Task: From start to end, write out the following data exactly, apart from its images.

⁂

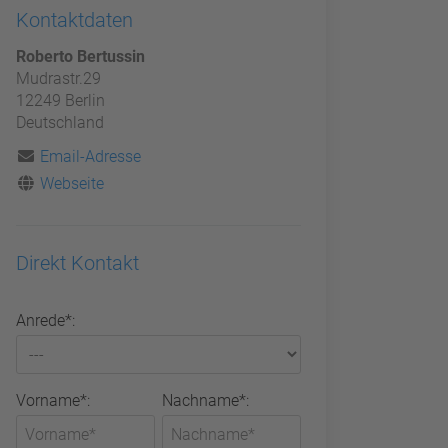
Kontaktdaten
Roberto Bertussin
Mudrastr.29
12249 Berlin
Deutschland
Email-Adresse
Webseite
Direkt Kontakt
Anrede*:
Vorname*:
Nachname*:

⁂

Your response:
Kontaktdaten
Roberto Bertussin
Mudrastr.29
12249 Berlin
Deutschland
Email-Adresse
Webseite
Direkt Kontakt
Anrede*:
Vorname*:
Nachname*:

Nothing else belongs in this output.